_WORK REQUIRED_. Copy the entries word for word, from their start through the line containing "According to careeronestop.org, an", with both ends included. Leave the pictures out.

_RECORDS SHOWN_.

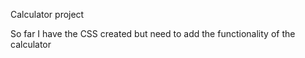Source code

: Calculator project

So far I have the CSS created but need to add the functionality of the calculator 

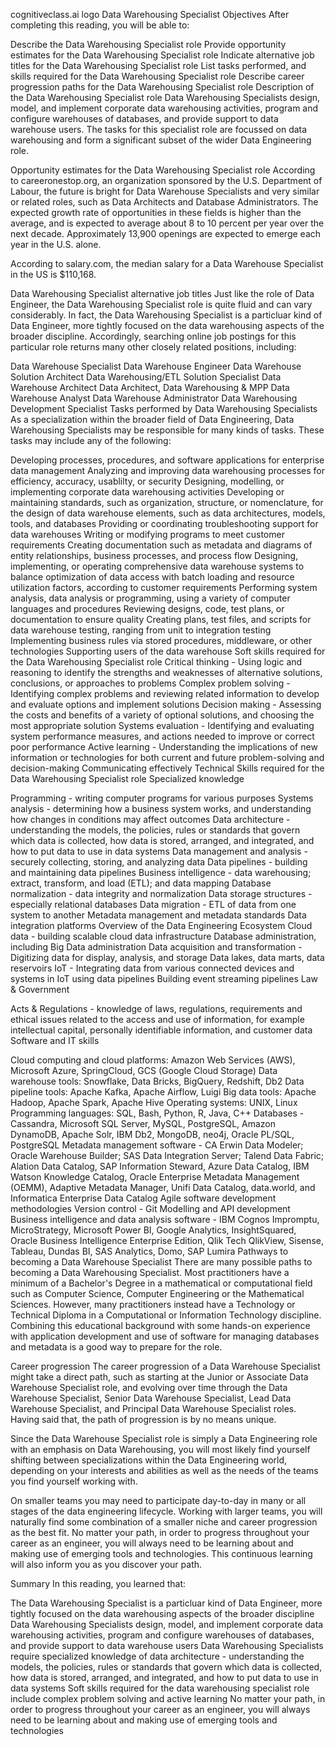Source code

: cognitiveclass.ai logo
Data Warehousing Specialist
Objectives
After completing this reading, you will be able to:

Describe the Data Warehousing Specialist role
Provide opportunity estimates for the Data Warehousing Specialist role
Indicate alternative job titles for the Data Warehousing Specialist role
List tasks performed, and skills required for the Data Warehousing Specialist role
Describe career progression paths for the Data Warehousing Specialist role
Description of the Data Warehousing Specialist role
Data Warehousing Specialists design, model, and implement corporate data warehousing activities, program and configure warehouses of databases, and provide support to data warehouse users. The tasks for this specialist role are focussed on data warehousing and form a significant subset of the wider Data Engineering role.

Opportunity estimates for the Data Warehousing Specialist role
According to careeronestop.org, an organization sponsored by the U.S. Department of Labour, the future is bright for Data Warehouse Specialists and very similar or related roles, such as Data Architects and Database Administrators. The expected growth rate of opportunities in these fields is higher than the average, and is expected to average about 8 to 10 percent per year over the next decade. Approximately 13,900 openings are expected to emerge each year in the U.S. alone.

According to salary.com, the median salary for a Data Warehouse Specialist in the US is $110,168.

Data Warehousing Specialist alternative job titles
Just like the role of Data Engineer, the Data Warehousing Specialist role is quite fluid and can vary considerably. In fact, the Data Warehousing Specialist is a particluar kind of Data Engineer, more tightly focused on the data warehousing aspects of the broader discipline. Accordingly, searching online job postings for this particular role returns many other closely related positions, including:

Data Warehouse Specialist
Data Warehouse Engineer
Data Warehouse Solution Architect
Data Warehousing/ETL Solution Specialist
Data Warehouse Architect
Data Architect, Data Warehousing & MPP
Data Warehouse Analyst
Data Warehouse Administrator
Data Warehousing Development Specialist
Tasks performed by Data Warehousing Specialists
As a specialization within the broader field of Data Engineering, Data Warehousing Specialists may be responsible for many kinds of tasks. These tasks may include any of the following:

Developing processes, procedures, and software applications for enterprise data management
Analyzing and improving data warehousing processes for efficiency, accuracy, usablilty, or security
Designing, modelling, or implementing corporate data warehousing activities
Developing or maintaining standards, such as organization, structure, or nomenclature, for the design of data warehouse elements, such as data architectures, models, tools, and databases
Providing or coordinating troubleshooting support for data warehouses
Writing or modifying programs to meet customer requirements
Creating documentation such as metadata and diagrams of entity relationships, business processes, and process flow
Designing, implementing, or operating comprehensive data warehouse systems to balance optimization of data access with batch loading and resource utilization factors, according to customer requirements
Performing system analysis, data analysis or programming, using a variety of computer languages and procedures
Reviewing designs, code, test plans, or documentation to ensure quality
Creating plans, test files, and scripts for data warehouse testing, ranging from unit to integration testing
Implementing business rules via stored procedures, middleware, or other technologies
Supporting users of the data warehouse
Soft skills required for the Data Warehousing Specialist role
Critical thinking - Using logic and reasoning to identify the strengths and weaknesses of alternative solutions, conclusions, or approaches to problems
Complex problem solving - Identifying complex problems and reviewing related information to develop and evaluate options and implement solutions
Decision making - Assessing the costs and benefits of a variety of optional solutions, and choosing the most appropriate solution
Systems evaluation - Identifying and evaluating system performance measures, and actions needed to improve or correct poor performance
Active learning - Understanding the implications of new information or technologies for both current and future problem-solving and decision-making
Communicating effectively
Technical Skills required for the Data Warehousing Specialist role
Specialized knowledge

Programming - writing computer programs for various purposes
Systems analysis - determining how a business system works, and understanding how changes in conditions may affect outcomes
Data architecture - understanding the models, the policies, rules or standards that govern which data is collected, how data is stored, arranged, and integrated, and how to put data to use in data systems
Data management and analysis - securely collecting, storing, and analyzing data
Data pipelines - building and maintaining data pipelines
Business intelligence - data warehousing; extract, transform, and load (ETL); and data mapping
Database normalization - data integrity and normalization
Data storage structures - especially relational databases
Data migration - ETL of data from one system to another
Metadata management and metadata standards
Data integration platforms
Overview of the Data Engineering Ecosystem
Cloud data - building scalable cloud data infrastructure
Database administration, including Big Data administration
Data acquisition and transformation - Digitizing data for display, analysis, and storage
Data lakes, data marts, data reservoirs
IoT - Integrating data from various connected devices and systems in IoT using data pipelines
Building event streaming pipelines
Law & Government

Acts & Regulations - knowledge of laws, regulations, requirements and ethical issues related to the access and use of information, for example intellectual capital, personally identifiable information, and customer data
Software and IT skills

Cloud computing and cloud platforms: Amazon Web Services (AWS), Microsoft Azure, SpringCloud, GCS (Google Cloud Storage)
Data warehouse tools: Snowflake, Data Bricks, BigQuery, Redshift, Db2
Data pipeline tools: Apache Kafka, Apache Airflow, Luigi
Big data tools: Apache Hadoop, Apache Spark, Apache Hive
Operating systems: UNIX, Linux
Programming languages: SQL, Bash, Python, R, Java, C++
Databases - Cassandra, Microsoft SQL Server, MySQL, PostgreSQL, Amazon DynamoDB, Apache Solr, IBM Db2, MongoDB, neo4j, Oracle PL/SQL, PostgreSQL
Metadata management software - CA Erwin Data Modeler; Oracle Warehouse Builder; SAS Data Integration Server; Talend Data Fabric; Alation Data Catalog, SAP Information Steward, Azure Data Catalog, IBM Watson Knowledge Catalog, Oracle Enterprise Metadata Management (OEMM), Adaptive Metadata Manager, Unifi Data Catalog, data.world, and Informatica Enterprise Data Catalog
Agile software development methodologies
Version control - Git
Modelling and API development
Business intelligence and data analysis software - IBM Cognos Impromptu, MicroStrategy, Microsoft Power BI, Google Analytics, InsightSquared, Oracle Business Intelligence Enterprise Edition, Qlik Tech QlikView, ‎Sisense, ‎Tableau, ‎Dundas BI, ‎SAS Analytics, Domo, SAP Lumira
Pathways to becoming a Data Warehouse Specialist
There are many possible paths to becoming a Data Warehousing Specialist. Most practitioners have a minimum of a Bachelor's Degree in a mathematical or computational field such as Computer Science, Computer Engineering or the Mathematical Sciences. However, many practitioners instead have a Technology or Technical Diploma in a Computational or Information Technology discipline. Combining this educational background with some hands-on experience with application development and use of software for managing databases and metadata is a good way to prepare for the role.

Career progression
The career progression of a Data Warehouse Specialist might take a direct path, such as starting at the Junior or Associate Data Warehouse Specialist role, and evolving over time through the Data Warehouse Specialist, Senior Data Warehouse Specialist, Lead Data Warehouse Specialist, and Principal Data Warehouse Specialist roles. Having said that, the path of progression is by no means unique.

Since the Data Warehouse Specialist role is simply a Data Engineering role with an emphasis on Data Warehousing, you will most likely find yourself shifting between specializations within the Data Engineering world, depending on your interests and abilities as well as the needs of the teams you find yourself working with.

On smaller teams you may need to participate day-to-day in many or all stages of the data engineering lifecycle. Working with larger teams, you will naturally find some combination of a smaller niche and career progression as the best fit. No matter your path, in order to progress throughout your career as an engineer, you will always need to be learning about and making use of emerging tools and technologies. This continuous learning will also inform you as you discover your path.

Summary
In this reading, you learned that:

The Data Warehousing Specialist is a particluar kind of Data Engineer, more tightly focused on the data warehousing aspects of the broader discipline
Data Warehousing Specialists design, model, and implement corporate data warehousing activities, program and configure warehouses of databases, and provide support to data warehouse users
Data Warehousing Specialists require specialized knowledge of data architecture - understanding the models, the policies, rules or standards that govern which data is collected, how data is stored, arranged, and integrated, and how to put data to use in data systems
Soft skills required for the data warehousing specialist role include complex problem solving and active learning
No matter your path, in order to progress throughout your career as an engineer, you will always need to be learning about and making use of emerging tools and technologies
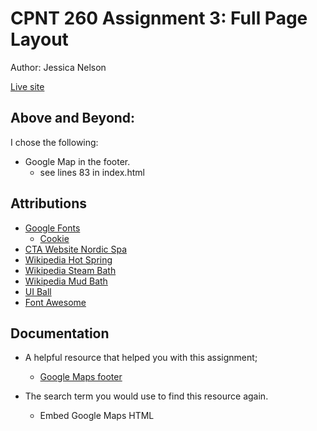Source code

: # CPNT 260 Assignment 3: Full Page Layout
Author: Jessica Nelson

[Live site](https://jessicamnelsonn.github.io/cpnt260-a4/#contact)

## Above and Beyond:

I chose the following:
- Google Map in the footer.
  - see lines 83 in index.html

## Attributions
- [Google Fonts](https://fonts.google.com/)
   - [Cookie](https://fonts.google.com/specimen/Cookie?classification=Display)
- [CTA Website Nordic Spa](https://knordicspa.com/?gclid=EAIaIQobChMIvJjKwerVgQMVdhqtBh0mQQYPEAAYASAAEgLqsPD_BwE)
- [Wikipedia Hot Spring](https://en.wikipedia.org/wiki/Hot_spring)
- [Wikipedia Steam Bath](https://en.wikipedia.org/wiki/Steam_bath)
- [Wikipedia Mud Bath](https://en.wikipedia.org/wiki/Mud_bath)
- [UI Ball](https://uiball.com/)
- [Font Awesome](https://fontawesome.com/)

## Documentation
- A helpful resource that helped you with this assignment;
  - [Google Maps footer](https://blog.hubspot.com/website/how-to-embed-google-map-in-html)
  
-	The search term you would use to find this resource again.
    - Embed Google Maps HTML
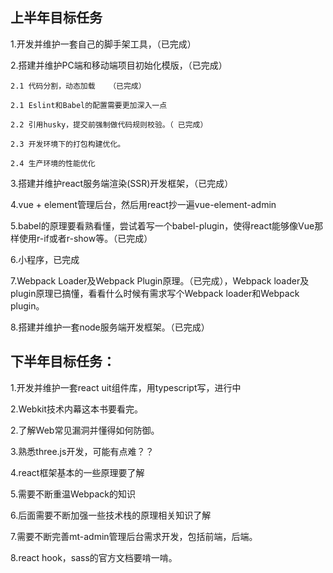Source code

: ## 上半年目标任务
1.开发并维护一套自己的脚手架工具，（已完成）

2.搭建并维护PC端和移动端项目初始化模版，（已完成）

	2.1 代码分割，动态加载   （已完成）
	
	2.1 Eslint和Babel的配置需要更加深入一点
	
	2.2 引用husky，提交前强制做代码规则校验。（ 已完成）
	
	2.3 开发环境下的打包构建优化。 

	2.4 生产环境的性能优化
	
3.搭建并维护react服务端渲染(SSR)开发框架，（已完成）

4.vue + element管理后台，然后用react抄一遍vue-element-admin

5.babel的原理要看熟看懂，尝试着写一个babel-plugin，使得react能够像Vue那样使用r-if或者r-show等。（已完成）

6.小程序，已完成

7.Webpack Loader及Webpack Plugin原理。（已完成），Webpack loader及plugin原理已搞懂，看看什么时候有需求写个Webpack  loader和Webpack plugin。

8.搭建并维护一套node服务端开发框架。（已完成）


## 下半年目标任务：
1.开发并维护一套react uit组件库，用typescript写，进行中

2.Webkit技术内幕这本书要看完。

2.了解Web常见漏洞并懂得如何防御。

3.熟悉three.js开发，可能有点难？？

4.react框架基本的一些原理要了解

5.需要不断重温Webpack的知识

6.后面需要不断加强一些技术栈的原理相关知识了解

7.需要不断完善mt-admin管理后台需求开发，包括前端，后端。

8.react hook，sass的官方文档要啃一啃。

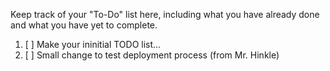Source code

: Keep track of your "To-Do" list here, including what you have already done 
and what you have yet to complete.

1. [ ] Make your ininitial TODO list...
2. [ ] Small change to test deployment process (from Mr. Hinkle)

_FINISHED TASK_.
Source code

: Calculator project

So far I have the CSS created but need to add the functionality of the calculator 

Source code

: cognitiveclass.ai logo
Data Warehousing Specialist
Objectives
After completing this reading, you will be able to:

Describe the Data Warehousing Specialist role
Provide opportunity estimates for the Data Warehousing Specialist role
Indicate alternative job titles for the Data Warehousing Specialist role
List tasks performed, and skills required for the Data Warehousing Specialist role
Describe career progression paths for the Data Warehousing Specialist role
Description of the Data Warehousing Specialist role
Data Warehousing Specialists design, model, and implement corporate data warehousing activities, program and configure warehouses of databases, and provide support to data warehouse users. The tasks for this specialist role are focussed on data warehousing and form a significant subset of the wider Data Engineering role.

Opportunity estimates for the Data Warehousing Specialist role
According to careeronestop.org, an organization sponsored by the U.S. Department of Labour, the future is bright for Data Warehouse Specialists and very similar or related roles, such as Data Architects and Database Administrators. The expected growth rate of opportunities in these fields is higher than the average, and is expected to average about 8 to 10 percent per year over the next decade. Approximately 13,900 openings are expected to emerge each year in the U.S. alone.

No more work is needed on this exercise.